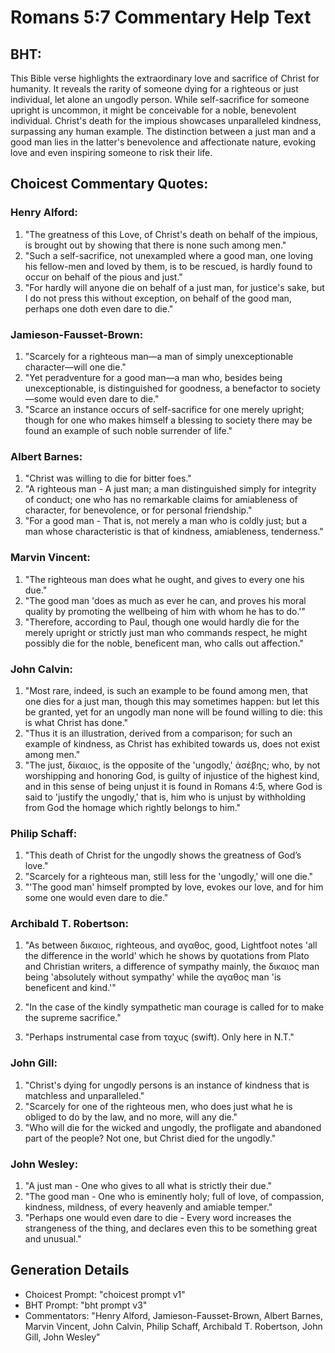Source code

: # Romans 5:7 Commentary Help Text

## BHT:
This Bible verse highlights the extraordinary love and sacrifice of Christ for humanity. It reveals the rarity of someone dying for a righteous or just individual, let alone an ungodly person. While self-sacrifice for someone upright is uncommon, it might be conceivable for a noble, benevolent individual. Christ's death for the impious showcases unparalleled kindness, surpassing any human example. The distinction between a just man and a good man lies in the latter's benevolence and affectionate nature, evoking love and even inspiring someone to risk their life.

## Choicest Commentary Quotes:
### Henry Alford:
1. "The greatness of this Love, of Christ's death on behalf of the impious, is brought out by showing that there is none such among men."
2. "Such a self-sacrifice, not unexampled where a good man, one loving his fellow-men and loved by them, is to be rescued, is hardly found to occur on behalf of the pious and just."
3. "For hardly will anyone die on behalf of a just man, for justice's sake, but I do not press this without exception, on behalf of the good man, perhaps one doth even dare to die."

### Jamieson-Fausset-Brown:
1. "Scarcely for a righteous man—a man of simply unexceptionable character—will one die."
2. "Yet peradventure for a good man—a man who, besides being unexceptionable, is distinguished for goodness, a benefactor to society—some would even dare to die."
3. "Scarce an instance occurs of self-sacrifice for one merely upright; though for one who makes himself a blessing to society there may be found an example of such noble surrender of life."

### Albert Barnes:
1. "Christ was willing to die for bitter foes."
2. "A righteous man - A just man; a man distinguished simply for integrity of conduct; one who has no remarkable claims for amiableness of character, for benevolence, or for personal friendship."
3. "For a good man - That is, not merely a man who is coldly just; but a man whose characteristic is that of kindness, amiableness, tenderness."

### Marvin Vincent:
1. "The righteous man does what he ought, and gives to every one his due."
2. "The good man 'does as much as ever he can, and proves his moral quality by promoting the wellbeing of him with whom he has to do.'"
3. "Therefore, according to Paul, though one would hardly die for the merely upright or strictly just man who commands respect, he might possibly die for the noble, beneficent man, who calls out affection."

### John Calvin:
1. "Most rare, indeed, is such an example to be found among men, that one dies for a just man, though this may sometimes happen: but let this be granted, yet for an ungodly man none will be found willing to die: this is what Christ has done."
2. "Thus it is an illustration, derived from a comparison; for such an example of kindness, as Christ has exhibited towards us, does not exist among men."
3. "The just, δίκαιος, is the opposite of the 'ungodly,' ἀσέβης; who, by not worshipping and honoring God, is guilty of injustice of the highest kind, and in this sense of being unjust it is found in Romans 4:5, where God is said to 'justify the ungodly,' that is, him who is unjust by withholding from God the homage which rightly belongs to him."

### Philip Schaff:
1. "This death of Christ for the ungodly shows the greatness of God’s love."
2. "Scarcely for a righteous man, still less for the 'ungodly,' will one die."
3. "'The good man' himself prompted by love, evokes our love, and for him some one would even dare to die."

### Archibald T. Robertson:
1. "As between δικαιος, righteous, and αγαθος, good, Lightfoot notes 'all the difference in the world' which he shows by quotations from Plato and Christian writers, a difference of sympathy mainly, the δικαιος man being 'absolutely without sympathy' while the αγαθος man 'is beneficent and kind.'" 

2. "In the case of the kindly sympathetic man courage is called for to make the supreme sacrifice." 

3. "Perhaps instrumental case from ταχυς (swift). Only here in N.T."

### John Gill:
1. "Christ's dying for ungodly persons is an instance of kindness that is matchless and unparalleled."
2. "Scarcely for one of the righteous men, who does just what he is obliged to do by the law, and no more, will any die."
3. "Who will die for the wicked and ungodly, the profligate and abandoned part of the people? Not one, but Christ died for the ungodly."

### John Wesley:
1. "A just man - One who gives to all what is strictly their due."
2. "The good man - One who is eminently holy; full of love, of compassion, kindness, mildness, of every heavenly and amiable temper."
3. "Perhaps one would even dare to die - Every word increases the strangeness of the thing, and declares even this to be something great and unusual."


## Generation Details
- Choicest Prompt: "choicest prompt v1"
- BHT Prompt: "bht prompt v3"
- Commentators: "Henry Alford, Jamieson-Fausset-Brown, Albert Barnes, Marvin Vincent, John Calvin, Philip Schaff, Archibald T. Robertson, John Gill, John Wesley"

Aim of the exercise> Of the entries above, repeat exactly the lines from the line with "will die for" through the line with "die - Every", both of them included.

Task response>
3. "Who will die for the wicked and ungodly, the profligate and abandoned part of the people? Not one, but Christ died for the ungodly."

### John Wesley:
1. "A just man - One who gives to all what is strictly their due."
2. "The good man - One who is eminently holy; full of love, of compassion, kindness, mildness, of every heavenly and amiable temper."
3. "Perhaps one would even dare to die - Every word increases the strangeness of the thing, and declares even this to be something great and unusual."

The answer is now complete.